Assignment :: Pull out of the data below the stretch of lines bounded by the one containing "left knee: (340, 200)" and the one containing "right hip: (557, 177)", both bounds included, unchanged.

Given records ::

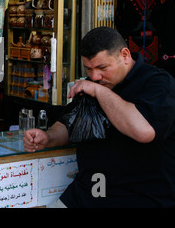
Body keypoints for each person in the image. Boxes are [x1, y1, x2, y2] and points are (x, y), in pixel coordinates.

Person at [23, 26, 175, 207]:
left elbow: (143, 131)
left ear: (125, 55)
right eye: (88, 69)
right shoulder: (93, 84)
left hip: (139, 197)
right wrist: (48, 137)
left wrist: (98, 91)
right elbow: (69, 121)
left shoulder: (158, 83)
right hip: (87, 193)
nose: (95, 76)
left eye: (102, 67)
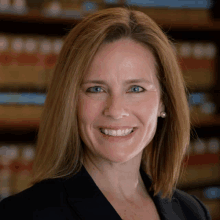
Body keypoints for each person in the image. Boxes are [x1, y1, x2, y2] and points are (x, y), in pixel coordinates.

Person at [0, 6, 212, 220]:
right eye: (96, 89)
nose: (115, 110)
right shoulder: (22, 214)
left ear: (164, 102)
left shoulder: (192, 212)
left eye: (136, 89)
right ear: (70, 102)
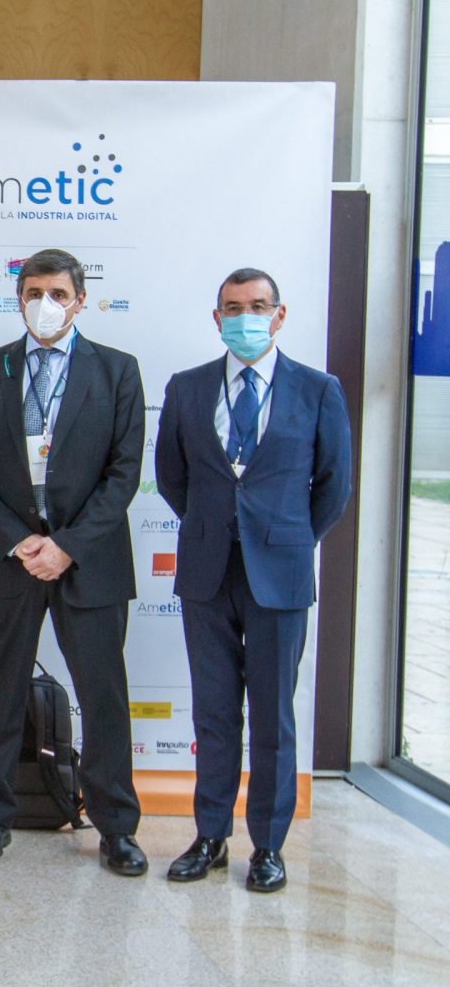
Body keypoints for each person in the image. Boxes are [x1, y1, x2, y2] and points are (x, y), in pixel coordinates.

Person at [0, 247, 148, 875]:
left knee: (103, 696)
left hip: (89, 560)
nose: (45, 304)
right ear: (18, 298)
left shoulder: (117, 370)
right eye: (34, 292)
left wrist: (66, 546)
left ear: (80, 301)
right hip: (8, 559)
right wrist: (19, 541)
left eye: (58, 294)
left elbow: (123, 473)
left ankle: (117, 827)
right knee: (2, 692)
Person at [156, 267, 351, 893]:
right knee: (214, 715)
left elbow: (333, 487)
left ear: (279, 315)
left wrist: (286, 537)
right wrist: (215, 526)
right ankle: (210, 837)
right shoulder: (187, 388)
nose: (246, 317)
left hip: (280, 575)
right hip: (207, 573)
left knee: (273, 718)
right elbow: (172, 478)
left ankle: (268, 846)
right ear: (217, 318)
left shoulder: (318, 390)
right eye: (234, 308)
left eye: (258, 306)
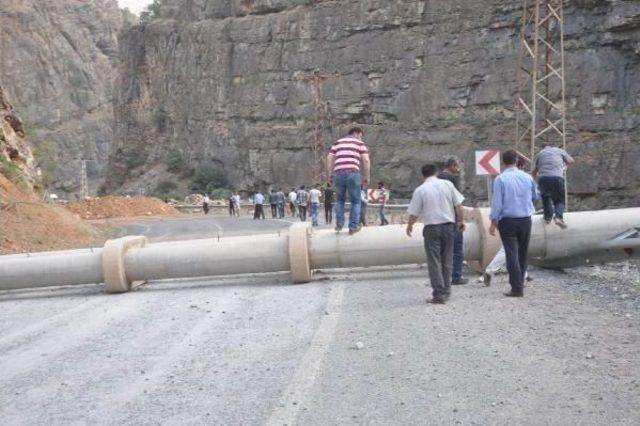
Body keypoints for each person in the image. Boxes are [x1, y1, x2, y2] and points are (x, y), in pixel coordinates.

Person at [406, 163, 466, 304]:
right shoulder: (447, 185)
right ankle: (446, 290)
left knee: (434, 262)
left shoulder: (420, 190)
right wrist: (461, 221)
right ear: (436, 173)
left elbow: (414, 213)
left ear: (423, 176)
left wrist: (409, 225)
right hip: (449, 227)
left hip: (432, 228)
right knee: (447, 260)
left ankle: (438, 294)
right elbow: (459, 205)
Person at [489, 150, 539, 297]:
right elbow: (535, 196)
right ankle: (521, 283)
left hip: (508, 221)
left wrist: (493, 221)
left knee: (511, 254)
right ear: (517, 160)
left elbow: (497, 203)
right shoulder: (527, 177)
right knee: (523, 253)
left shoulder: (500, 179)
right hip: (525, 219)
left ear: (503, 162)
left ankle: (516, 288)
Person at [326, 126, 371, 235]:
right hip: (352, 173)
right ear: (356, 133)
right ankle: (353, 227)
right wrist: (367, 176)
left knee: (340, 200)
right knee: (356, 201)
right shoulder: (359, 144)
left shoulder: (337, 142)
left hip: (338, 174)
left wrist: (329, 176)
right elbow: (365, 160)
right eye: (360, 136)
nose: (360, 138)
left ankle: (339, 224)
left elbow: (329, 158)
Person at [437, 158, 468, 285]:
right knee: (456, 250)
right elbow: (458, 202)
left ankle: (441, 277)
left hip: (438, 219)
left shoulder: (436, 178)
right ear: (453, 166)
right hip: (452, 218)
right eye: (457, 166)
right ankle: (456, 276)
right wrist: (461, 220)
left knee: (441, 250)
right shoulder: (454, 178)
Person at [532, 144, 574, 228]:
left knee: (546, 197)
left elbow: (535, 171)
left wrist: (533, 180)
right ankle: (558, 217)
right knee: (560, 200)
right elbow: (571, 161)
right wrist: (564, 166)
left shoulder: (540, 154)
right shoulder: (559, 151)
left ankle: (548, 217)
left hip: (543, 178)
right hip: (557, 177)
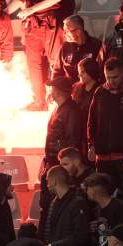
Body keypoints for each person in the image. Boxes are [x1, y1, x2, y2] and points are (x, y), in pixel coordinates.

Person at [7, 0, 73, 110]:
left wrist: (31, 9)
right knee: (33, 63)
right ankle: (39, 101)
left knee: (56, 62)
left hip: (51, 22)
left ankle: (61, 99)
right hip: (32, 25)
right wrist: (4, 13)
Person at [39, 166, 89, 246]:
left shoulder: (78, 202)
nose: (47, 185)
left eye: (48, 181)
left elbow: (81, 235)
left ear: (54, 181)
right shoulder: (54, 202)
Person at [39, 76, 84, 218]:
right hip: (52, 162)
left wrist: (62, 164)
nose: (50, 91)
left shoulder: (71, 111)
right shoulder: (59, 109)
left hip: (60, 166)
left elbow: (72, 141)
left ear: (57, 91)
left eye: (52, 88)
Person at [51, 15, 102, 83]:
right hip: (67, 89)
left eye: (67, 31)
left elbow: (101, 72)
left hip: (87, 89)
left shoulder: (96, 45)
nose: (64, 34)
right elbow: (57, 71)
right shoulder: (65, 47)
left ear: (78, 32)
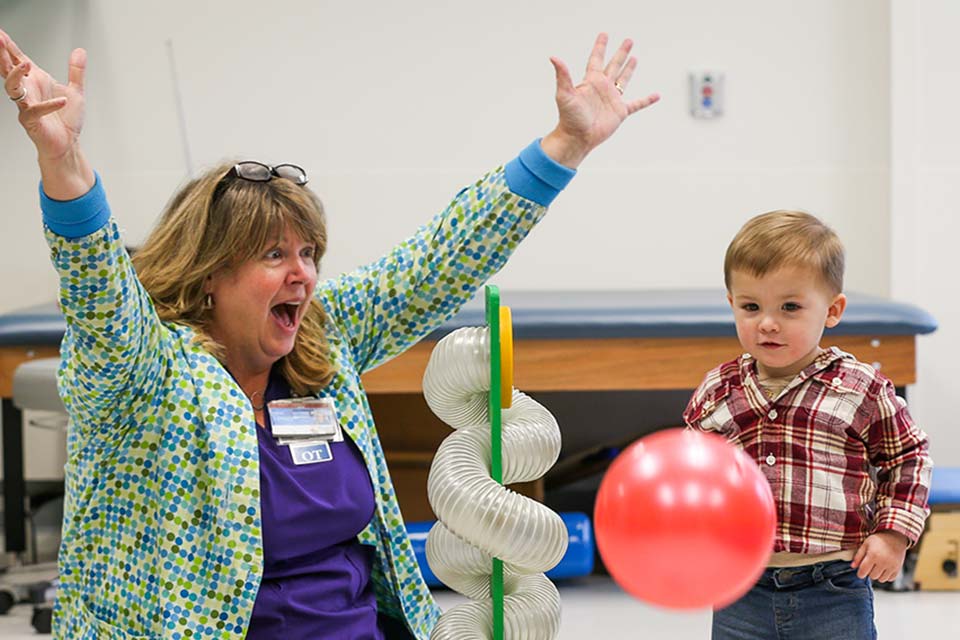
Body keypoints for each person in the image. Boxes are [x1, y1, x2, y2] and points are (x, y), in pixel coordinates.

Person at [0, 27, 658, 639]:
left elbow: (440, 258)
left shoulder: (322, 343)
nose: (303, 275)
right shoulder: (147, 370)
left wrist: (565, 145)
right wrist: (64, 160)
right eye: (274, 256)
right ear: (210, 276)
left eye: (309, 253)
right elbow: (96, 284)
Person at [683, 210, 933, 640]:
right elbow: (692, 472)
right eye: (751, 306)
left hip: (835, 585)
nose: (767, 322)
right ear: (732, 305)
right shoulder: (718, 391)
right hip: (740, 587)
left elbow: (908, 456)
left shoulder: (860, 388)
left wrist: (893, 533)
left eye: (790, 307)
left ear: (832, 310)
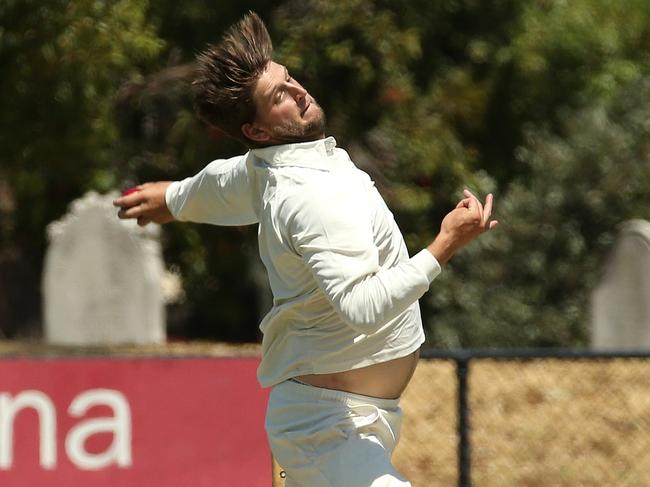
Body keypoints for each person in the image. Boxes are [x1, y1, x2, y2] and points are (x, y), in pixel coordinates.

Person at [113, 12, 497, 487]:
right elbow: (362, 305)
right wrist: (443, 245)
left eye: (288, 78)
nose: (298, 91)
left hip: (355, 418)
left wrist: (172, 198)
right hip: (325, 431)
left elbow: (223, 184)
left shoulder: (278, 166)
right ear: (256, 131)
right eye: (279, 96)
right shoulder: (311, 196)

Written answer ::
left knee: (340, 200)
right knee: (356, 201)
right shoulder: (359, 144)
left shoulder: (337, 142)
left hip: (338, 174)
left wrist: (329, 176)
right elbow: (365, 160)
right eye: (360, 136)
nose: (360, 138)
left ankle: (339, 224)
left elbow: (329, 158)
Person at [437, 158, 468, 285]:
right knee: (456, 250)
right elbow: (458, 202)
left ankle: (441, 277)
left hip: (438, 219)
left shoulder: (436, 178)
right ear: (453, 166)
right hip: (452, 218)
right eye: (457, 166)
right ankle: (456, 276)
right wrist: (461, 220)
left knee: (441, 250)
right shoulder: (454, 178)
Person at [532, 144, 574, 228]:
left knee: (546, 197)
left elbow: (535, 171)
left wrist: (533, 180)
right ankle: (558, 217)
right knee: (560, 200)
right elbow: (571, 161)
right wrist: (564, 166)
left shoulder: (540, 154)
right shoulder: (559, 151)
left ankle: (548, 217)
left hip: (543, 178)
right hip: (557, 177)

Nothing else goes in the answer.